Fine-Tuned LLMs Are Good at Document-Level Machine Translation, Research Finds

Finetuned LLMs and Machine Translation

In a January 12, 2024 paper Minghao Wu, Thuy-Trang Vu, Lizhen Qu, and Gholamreza Haffari from Monash University, along with George Foster from Google, explored the adaptation of large language models (LLMs) for document-level machine translation (MT).

They fine-tuned and tested moderately-sized LLMs (with 7B parameters) across 18 translation tasks involving nine language pairs (English </> Arabic, German, French, Italian, Japanese, Korean, Dutch, Romanian, and Chinese), utilizing LLAMA2-7B, BLOOM-7B, and VICUNA-7B as backbones. 

Furthermore, they compared these fine-tuned LLMs with state-of-the-art MT models, including NLLB and Google Translate, as well as state-of-the-art LLMs like GPT-3.5-TURBO and GPT-4-TURBO. To assess translation quality, they employed BLEU, SacreBLEU, and COMET metrics.

The authors underscored that, while previous studies focused on LLMs for document-level MT through prompting techniques, their study concentrated on analyzing the effectiveness of parameter-efficient fine-tuning (PEFT) and full fine-tuning (FFT) methods on moderately-sized LLMs in the context of document-level MT. 

PEFT involves fine-tuning LLMs with a smaller amount of training data to achieve improved performance while requiring fewer examples for fine-tuning. In contrast, the FFT involves fine-tuning the entire training dataset to achieve optimal performance by allowing the model to learn from a larger amount of training data.

The authors fine-tuned these three moderately-sized LLMs using these two strategies, comparing their performance to understand their impact on overall performance and data efficiency in document-level MT tasks. They followed a two-stage training strategy: initial fine-tuning on monolingual text, followed by a second fine-tuning phase on parallel text. 

According to the authors, “this comprehensive study aims to advance understanding and improve the efficacy of LLMs in document-level MT tasks.”

Overall Performance and Off-Target Translations

They found that GPT-4-TURBO and GPT-3.5-TURBO outperformed all other models. However, when translating from other languages into English, moderately-sized LLMs, in some cases, exhibited superior translation performance, even surpassing GPT-4-TURBO. 
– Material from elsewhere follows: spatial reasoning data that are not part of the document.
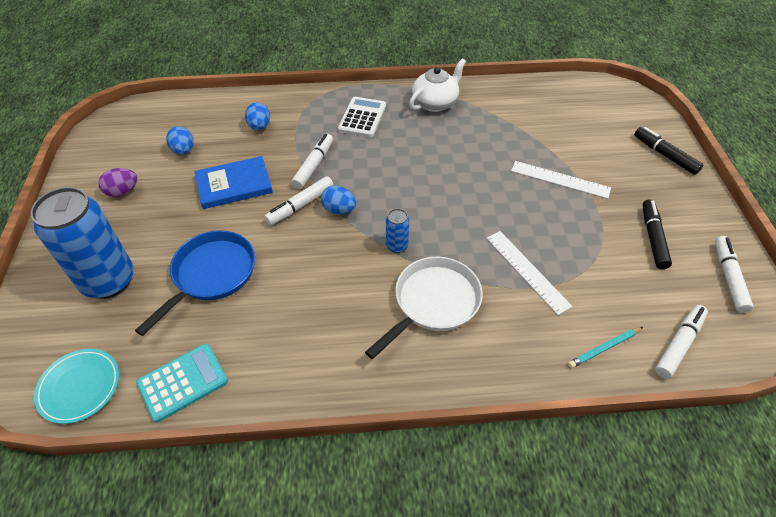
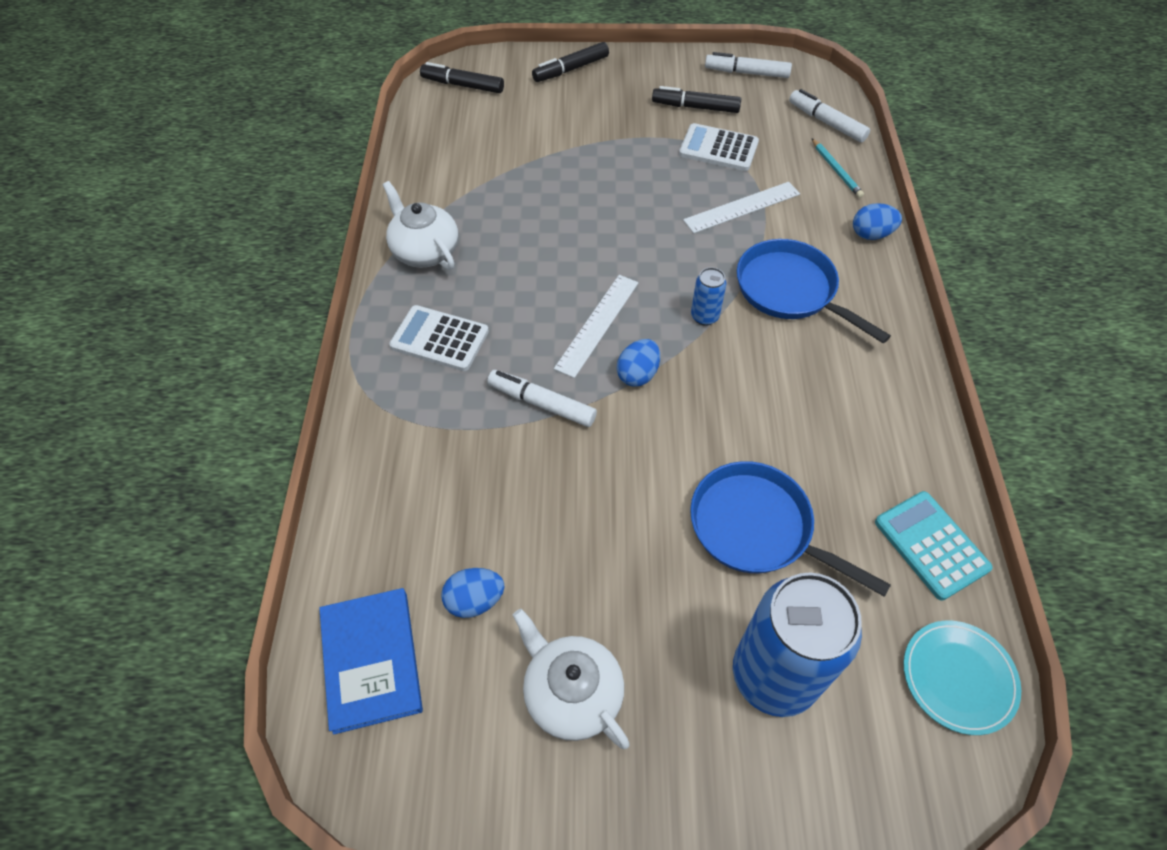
camera: 85 degrees left, 5 degrees up
(123, 191) = (571, 693): purple egg -> white teapot
(234, 185) = (573, 511): blue book -> blue book (371, 660)
(260, 126) = (431, 481): blue egg -> blue egg (871, 234)
(300, 205) = (626, 420): white marker -> none
(433, 303) = (790, 291): white pan -> blue pan
(560, 179) = (601, 156): white ruler -> white ruler (597, 324)
(600, 254) = (718, 148): none -> white calculator
(612, 100) = (462, 85): none -> black marker

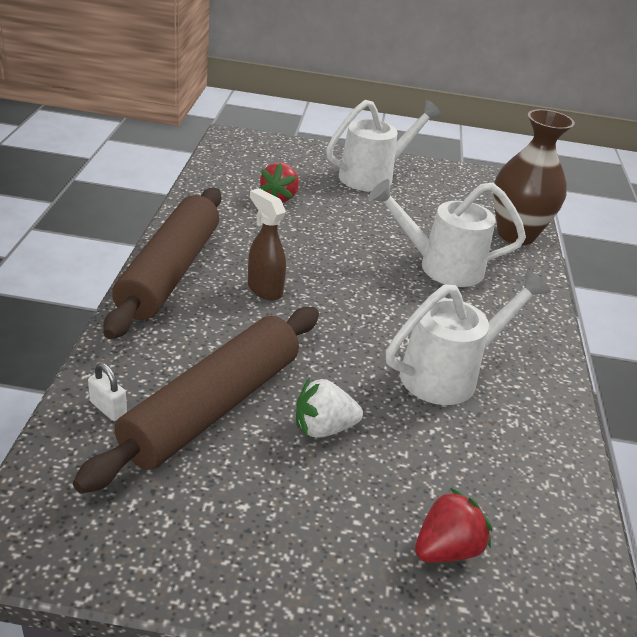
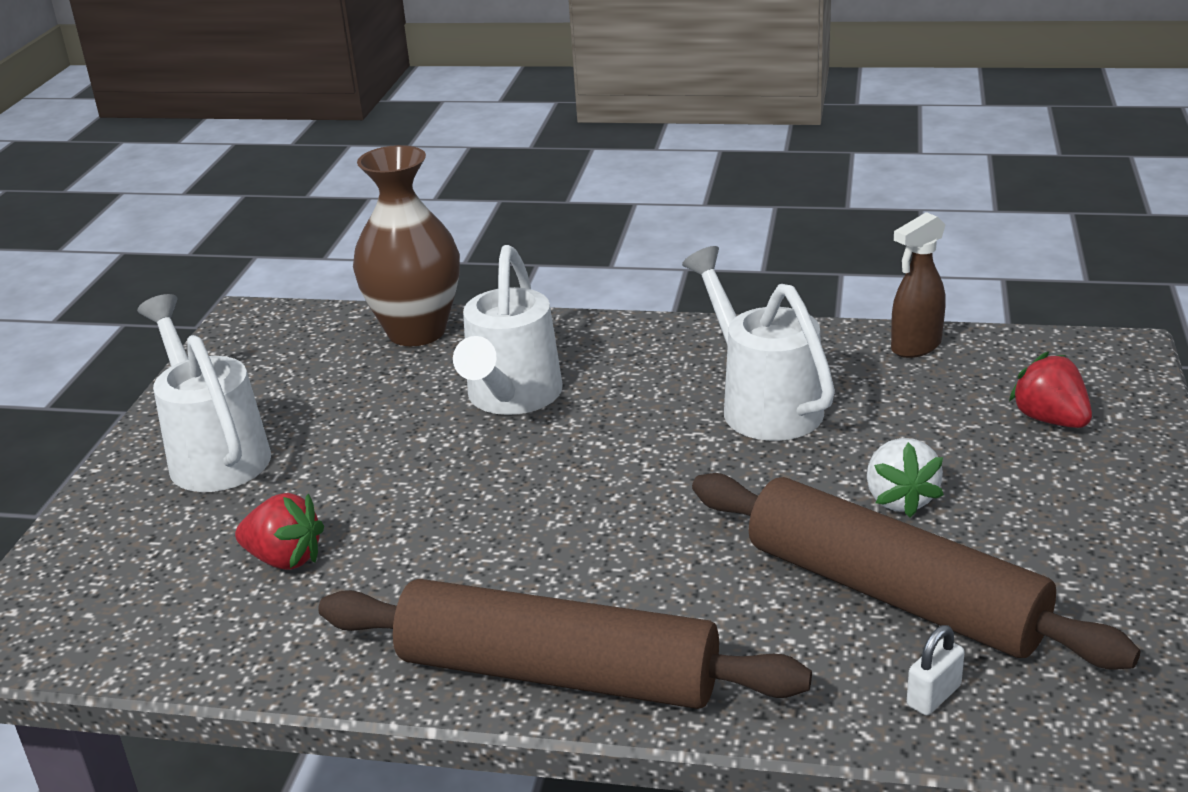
camera: 80 degrees left, 5 degrees down
(264, 289) = (597, 562): brown spray bottle -> brown spray bottle (915, 347)

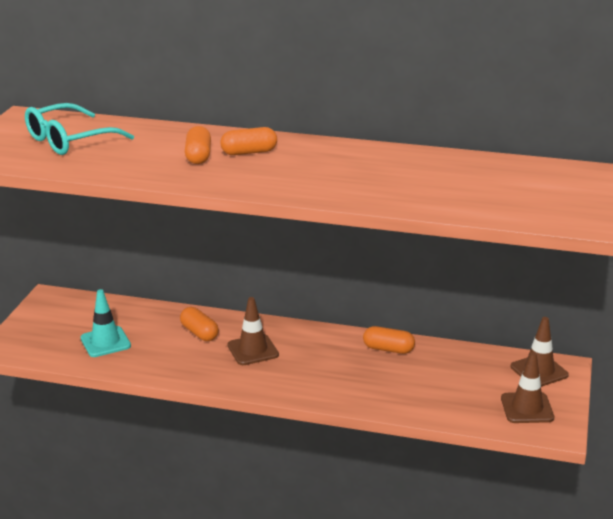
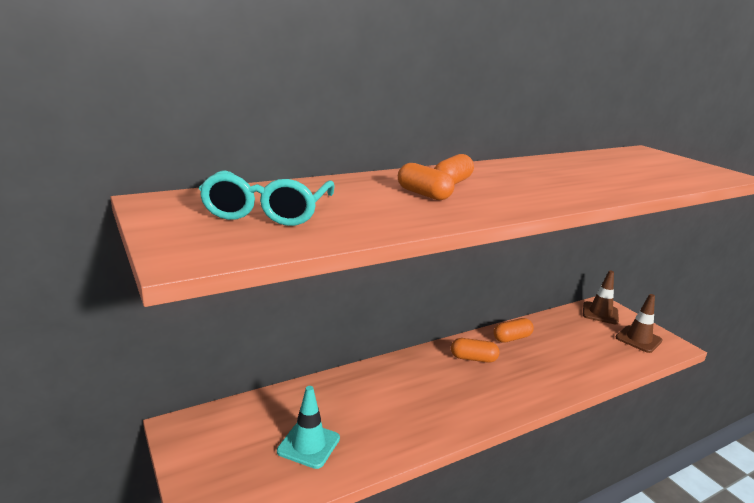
camera: 45 degrees left, 5 degrees down
(199, 333) = (375, 391): orange capsule -> orange capsule (473, 358)
(253, 350) = (436, 384): brown traffic cone -> none

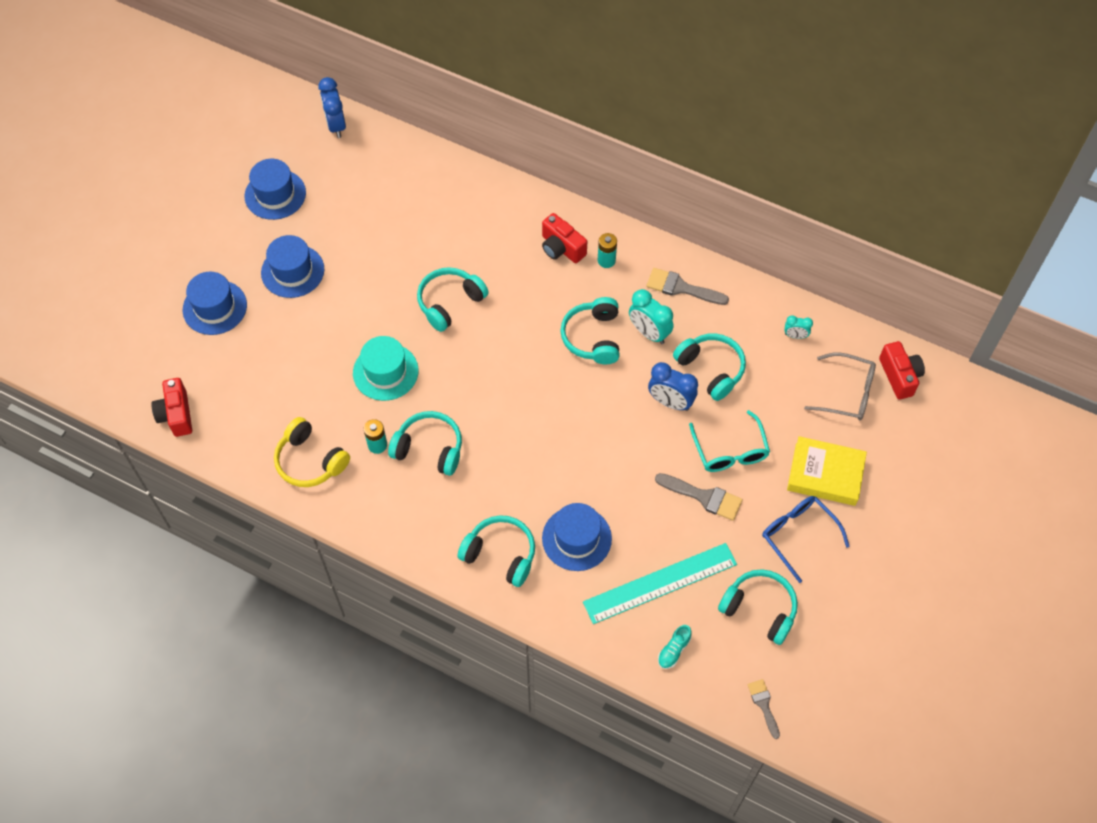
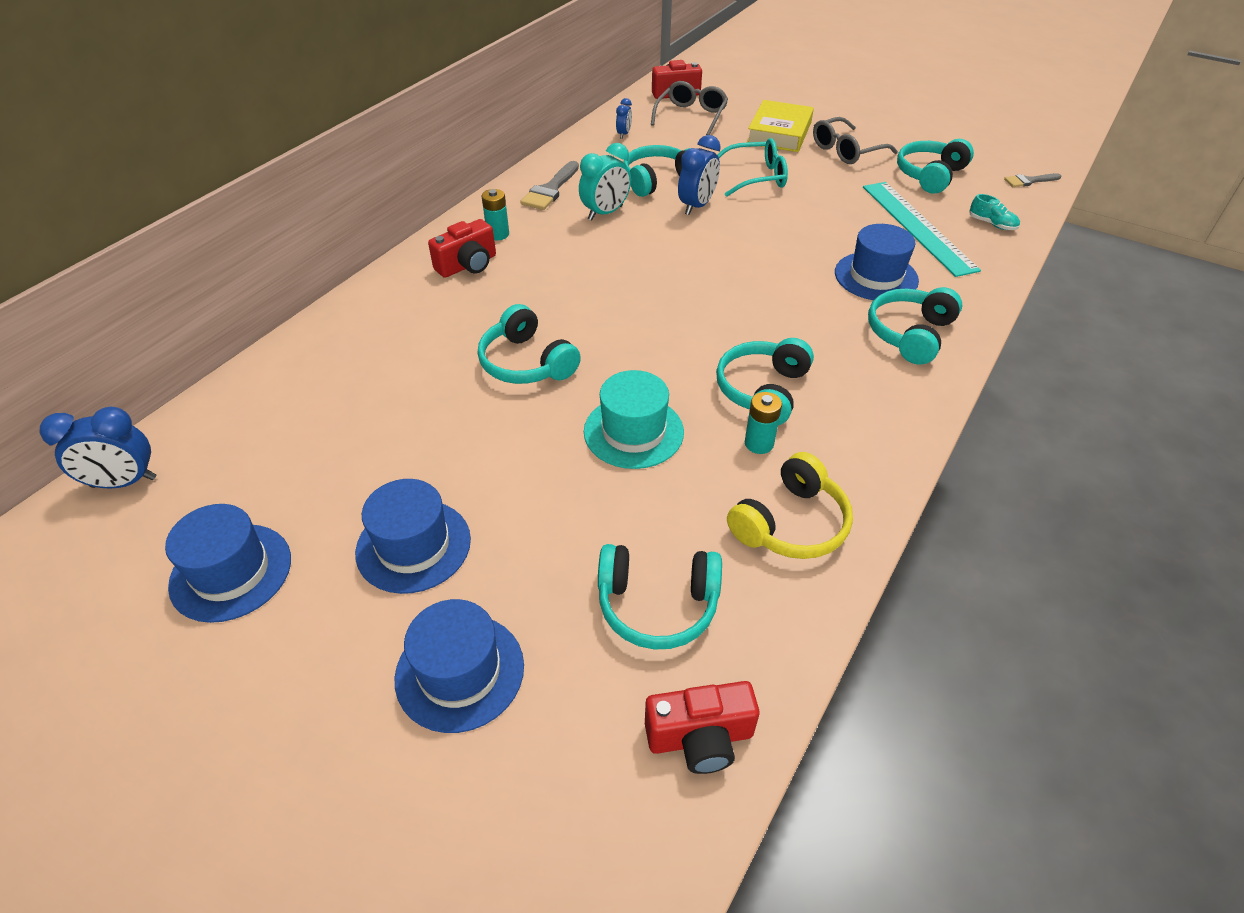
camera: 85 degrees left, 15 degrees down
(593, 337) = (605, 250): turquoise headphones -> turquoise headphones (657, 605)
(704, 497) = (811, 195): grey brush -> none
(795, 336) = (624, 134): turquoise clock -> blue clock
(799, 536) = (847, 150): blue glasses -> grey glasses

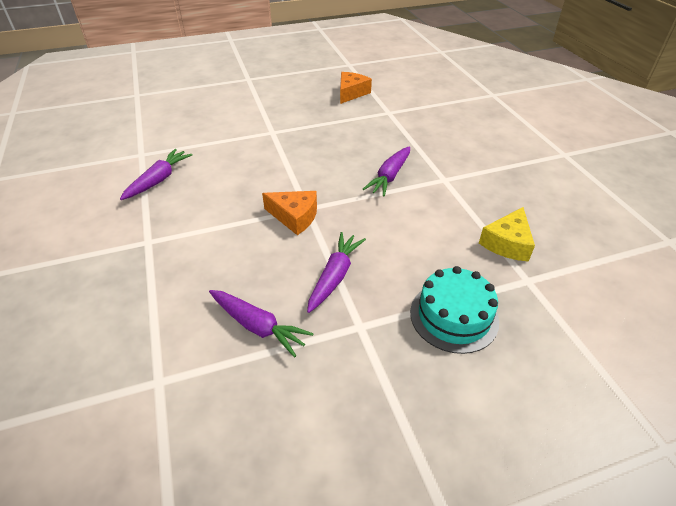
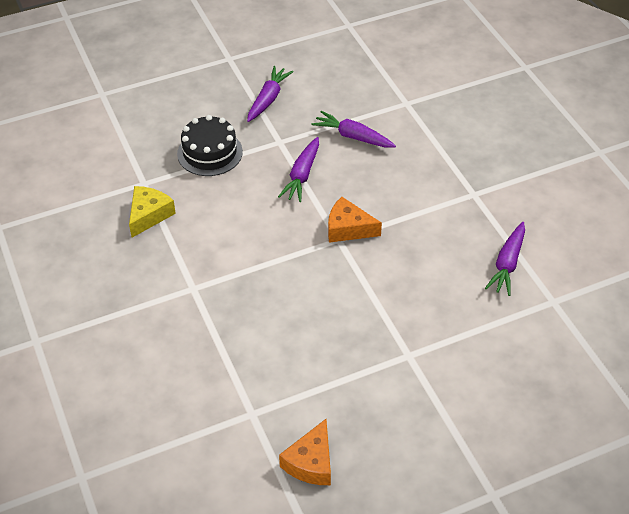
camera: 175 degrees right, 5 degrees up
(389, 176) = (254, 288): purple carrot -> purple carrot (268, 99)
(454, 316) = (210, 152): turquoise cake -> black cake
Nevertheless, they significantly suffered from off-target translation issues — where a translation in a language different from the target language is provided — in others, despite being exclusively fine-tuned on bilingual corpora in these languages.

The study also provided an in-depth analysis of the translation error distribution, shedding light on the strengths and limitations of LLM-based document-level MT models. The authors noted that when achieving similar performance, the LLM-based document-level MT models exhibited fewer context-independent and context-dependent errors. “Fine-tuning LLMs for machine translation is a promising research direction, particularly for improving document-level translation quality,” they said.

The PEFT approach demonstrated superior overall performance compared to the FFT approach. However, the FFT approach showed better data efficiency, requiring only about 1% of the total dataset to match the performance of models trained on the entire training set, while the PEFT approach required 10% of the total dataset to achieve comparable results.

Prompting Methods

The authors highlighted the significant role of prompting methods in fine-tuning, aiming to address two research questions: How does the context structure affect the translation quality? and How do the natural language instructions affect the translation quality?

They emphasized that prompts play a significant role in LLM performance, but their effectiveness can vary across different models. Specifically, they found that a well-structured prompt that combines an appropriate context structure with extra contextual information and natural language instructions can significantly boost model performance. However, natural language instructions are less effective when using instruction-tuned language models as model backbones. 

Their analysis also revealed that LLM-based document-level MT models can handle data that differs from the training domain, showing promise for translating out-of-domain text. Additionally, they investigated whether the translation capability acquired from translating between one language pair can be transferred to other language pairs and found that during fine-tuning on parallel documents, LLMs are more likely to activate their inherent translation capabilities rather than developing new translation skills.

The authors concluded that “the findings of this research not only shed light on the strengths and limitations of LLM-based document-level MT models but also provide a foundation for future research in document-level MT.